Madame Wesson is 16 months old now, AKC Ch Ptd, and we have recently taken up herding


----------



## angelas (Aug 23, 2003)

Gorgeous in my opinion.


----------



## dogfaeries (Feb 22, 2010)

I love Wesson! You have the most beautiful girls.


----------



## elisabeth_00117 (May 17, 2009)

I agree - gorgeous.


----------



## RocketDog (Sep 25, 2011)

What Elisabeth said.  very nice!


----------



## LynneLittlefield (Nov 30, 2012)

Beautiful!


Sent from Petguide.com Free App


----------



## Xeph (Jun 19, 2005)

Thanks for all the compliments  Hope she does well at the shows next month


----------



## Xeph (Jun 19, 2005)

Another month gone by, another pic of Wesson  We're headed down to Raleigh, NC next week!


----------



## GusGus (Oct 24, 2012)

That is one beautiful dog. How lucky are you!?


----------



## gmcwife1 (Apr 5, 2012)

She is beautiful


----------



## WVGSD (Nov 28, 2006)

Breathtaking!!


----------



## elisabeth_00117 (May 17, 2009)

She is beautiful!


----------



## Doc (Jan 13, 2009)

Xeph said:


> Another month gone by, another pic of Wesson  We're headed down to Raleigh, NC next week!

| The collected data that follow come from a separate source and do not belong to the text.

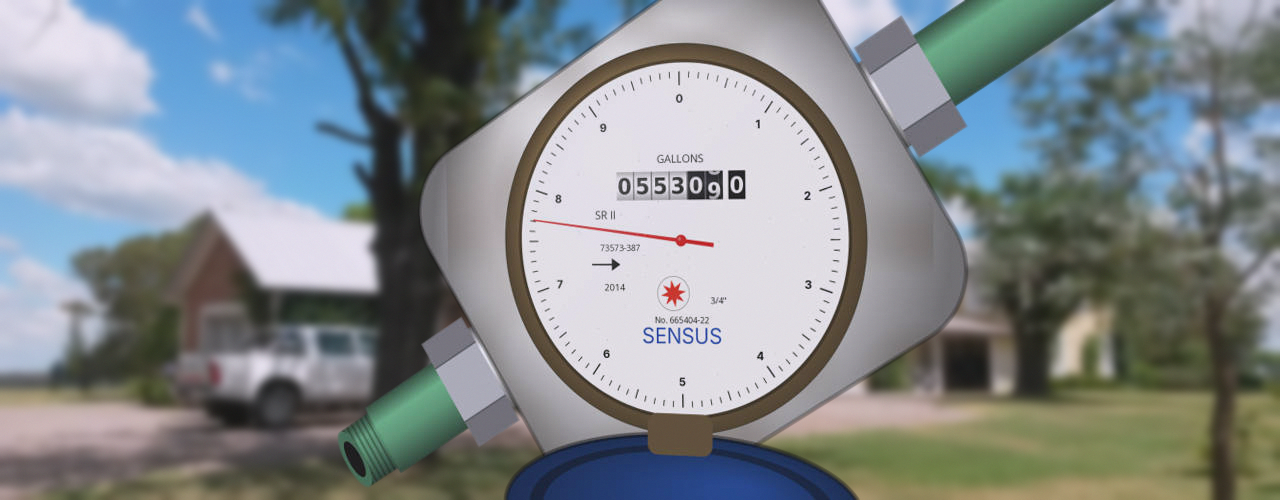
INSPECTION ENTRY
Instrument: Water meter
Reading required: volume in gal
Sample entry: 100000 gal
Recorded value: 553087.7 gal
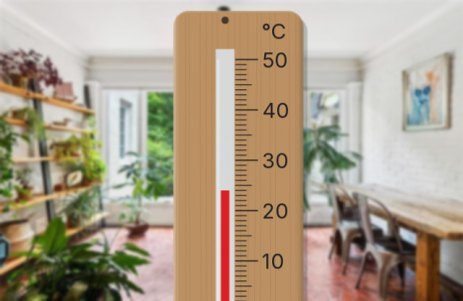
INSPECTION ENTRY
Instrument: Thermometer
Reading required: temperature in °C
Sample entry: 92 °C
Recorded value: 24 °C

Where and when is the show in Raleigh? I do hope you wear your hippie Ty-dye tee for the show.:wild:


----------



## ksotto333 (Aug 3, 2011)

She's beautiful..love her coloring..


----------



## Xeph (Jun 19, 2005)

Doc, the tye dye t shirt is no more . Had a big hole in the chest D:

The show starts next Wednesday at the Raleigh fairgrounds (1025 Blur Ridge Rd). We will be arriving Wednesday to set up


----------



## Sunflowers (Feb 17, 2012)

Glorious coat!
What are you feeding?


----------



## Anita11811 (May 10, 2011)

AWESOME!! very nice Bitch!


----------



## lorihd (Nov 30, 2011)

beautiful girl, love that natural stack, very impressive!!!!!!!


----------



## Xeph (Jun 19, 2005)

> Glorious coat!
> What are you feeding?


Thanks! She's completely naked here, just blown out for a bath. Your comment gives me hope that she has enough hair to do well next week!

I am feeding Nutrisource Grain Free Lamb. I also use the chicken formula, but the dogs seem to do best on the Lamb.

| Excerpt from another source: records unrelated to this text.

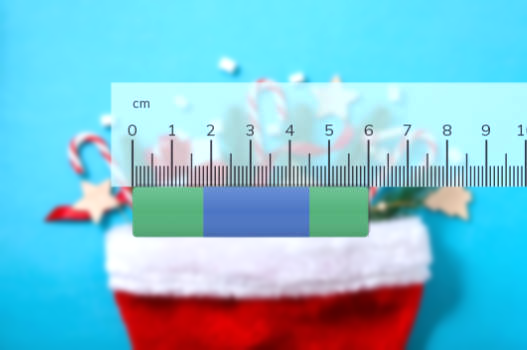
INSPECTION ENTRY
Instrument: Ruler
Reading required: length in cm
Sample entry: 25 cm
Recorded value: 6 cm
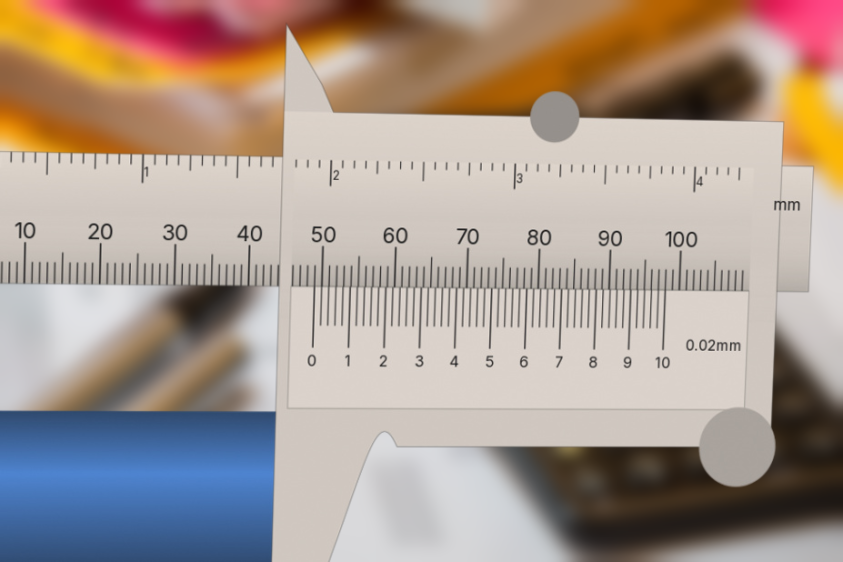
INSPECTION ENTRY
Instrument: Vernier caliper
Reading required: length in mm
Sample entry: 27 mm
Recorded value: 49.0 mm
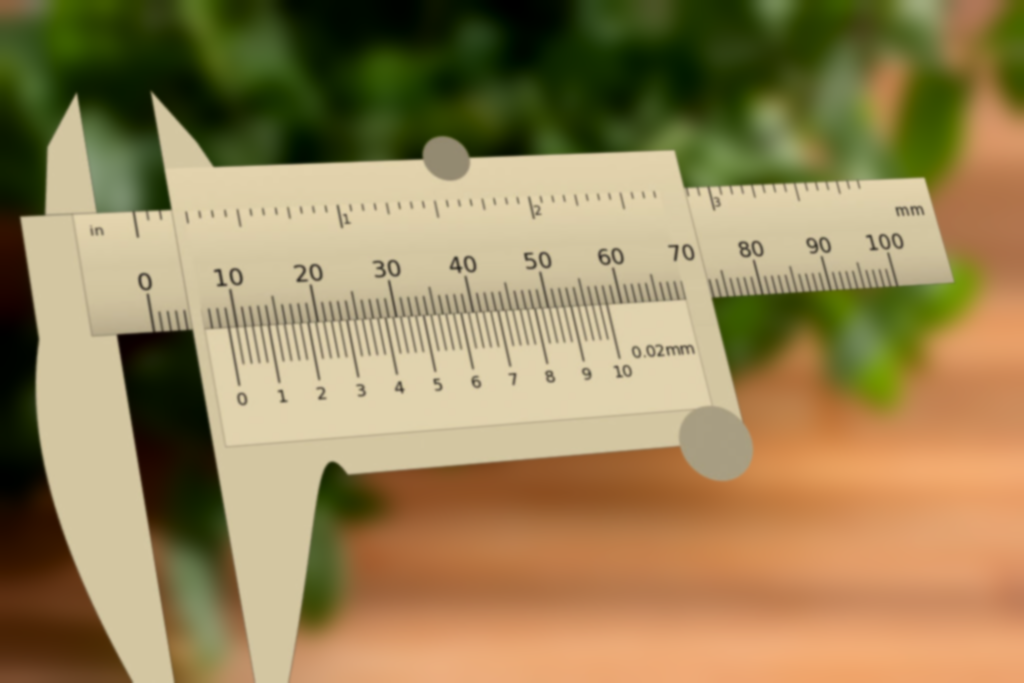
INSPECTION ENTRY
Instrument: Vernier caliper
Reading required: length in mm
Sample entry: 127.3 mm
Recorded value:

I actually chose the food not because it is grain free, but because it has NO BEET PULP!! It is hard to find a food that has no beet pulp in it. Especially a food that is affordable.

And if y'all think she's beautiful just standing, you should see her on sheep! THAT is breathtaking <3


----------



## Xeph (Jun 19, 2005)




----------



## Xeph (Jun 19, 2005)

18 months old  OFA rads in 6 months



















Free stacked









From the front


----------



## robk (Jun 16, 2011)

Well, How did the Raleigh show go?


----------



## Xeph (Jun 19, 2005)

Spent a lot of money to have a good time :-/


----------



## Sibze (Jan 30, 2013)

Xeph said:


> Spent a lot of money to have a good time :-/


Haha good comment. 

She's a great looking dog!


----------